The basement reeks of curdled milk and ammonia, which is released when the cheese begins to mould and mature. At 10am, the siblings are mid-pasteurisation, humming to Tracy Chapman. They have accessorised their daily uniform of T-shirts, shorts and flip flops (the benefits of working from home) with aprons and hair nets. The room is uncluttered and commendably spotless. Their sole employee, Sarita “tai”, a slight figure, bravely ventures in and out of the freezer without layering. A thermometer, humidifier for the freezer and a ph meter (to gauge the level of acidity in the milk) are the only gadgets they’ve purchased for what is largely a hand-made operation.

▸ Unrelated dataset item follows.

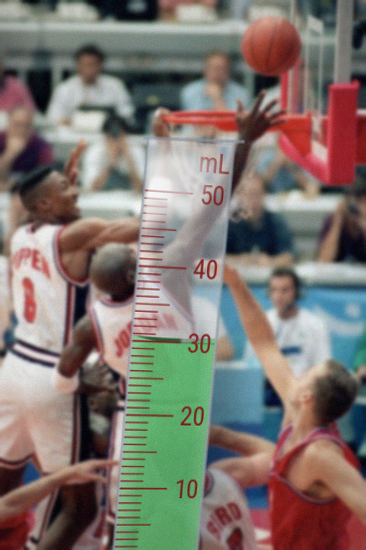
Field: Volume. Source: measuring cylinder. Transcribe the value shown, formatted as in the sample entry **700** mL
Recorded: **30** mL
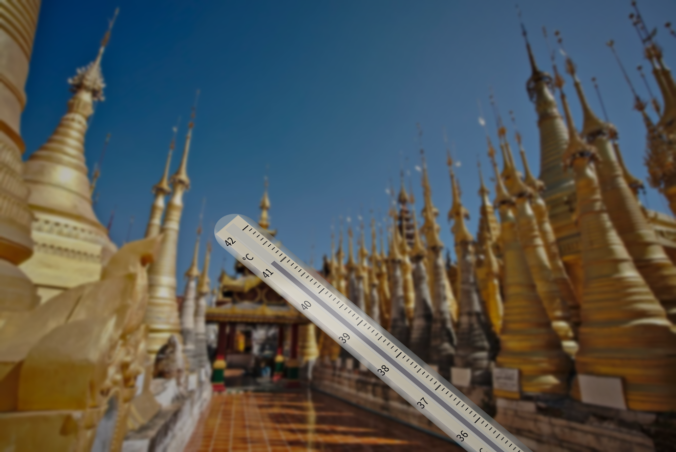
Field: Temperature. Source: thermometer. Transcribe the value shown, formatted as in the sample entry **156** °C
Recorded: **41.1** °C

Camembay and Bombrie are the focus of their production. They also make small batches of robiola, a soft-ripened Italian cheese. The brothers take turns around the kitchen, adding culture to pasteurised milk, followed by rennet, filling the coagulated milk into moulds and leaving them in the freezer to dry. The simple, non-hectic rhythm of their processes belies the labour intensiveness of the job. In trying to replicate the complex French classics as opposed to the easier-to-make spreadable fresh cheese, the siblings knowingly took a gamble.

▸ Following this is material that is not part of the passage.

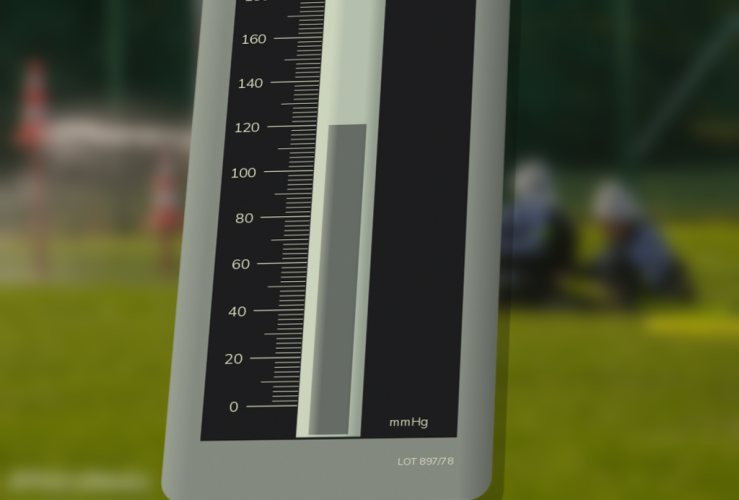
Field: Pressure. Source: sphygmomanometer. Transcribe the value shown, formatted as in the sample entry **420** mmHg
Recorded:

Milk is the greatest variable in their process and requires close monitoring. “The internet gave us a skeletal recipe and method, but we have to alter the recipe based on the ingredients available to us daily,” said Prateeksh Mehra. There have been times when the milk they get is not usable at all, resulting in the loss of a day’s work. It’s the reason they maintain contracts with multiple dairies.

The short shelf-life of their preservative-free cheese – you can typically keep it refrigerated for 21 days after which it will over-ripen –  is also problematic for them. “Since everyone is so vocal on the internet especially about food, we have to tread very carefully,” said Prateeksh Mehra. “There are customers who know their cheese and those that tell us that the Camembert is too smelly (you can tell a good Camembert by its characteristic odour).” The many challenges notwithstanding, the pair is keen to persevere with the operation, which is now earning them a marginal profit. This despite the fact that at Foodhall and on, the Camembay and Bombrie retail at a pricey Rs546 per 200 grams. The online grocer lists imported brands of Camembert and Brie that are similarly priced and in some cases even cheaper than The Spotted Cow Fromagerie’s versions of them. The hefty price tag of their cheese is a result of them using imported cultures and rennet and the intensity of labour and customisation they require.

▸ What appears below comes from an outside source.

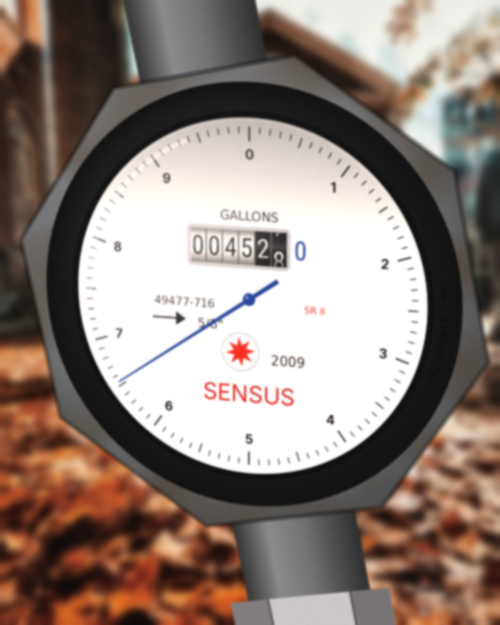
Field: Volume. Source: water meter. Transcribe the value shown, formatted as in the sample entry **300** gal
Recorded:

Around 1pm, once the co-agulated milk is placed in moulding blocks and left for draining in the dark, odorous freezer, the Mehras emerge from the basement to feed their three turtles and themselves. The front and backyards of their three-storey bungalow are teeming with squirrels and sparrows. Sightings of venomous snakes are also common in their housing colony, which borders Borivali National Park. The brothers said they can’t imagine being reintegrated into regular jobs and city life. They haven’t however become complacent.

The duo is working on scaling up the business by selling the cheese in other cities and also plans to introduce new varieties of semi-hard cheese. “There’s a movement towards conscious eating,” said Prateeksh Mehra. “I want to be in the business, as long as it allows me to stick to the traditional, hand-made methods of making cheese.” After lunch they’re back in the freezer to “flip” the cheese, so that no trace of whey is left in the moulding containers. They’re interrupted by the sound of furious scraping against the basement door. Kaltos has come to collect his daily quota of Camembay.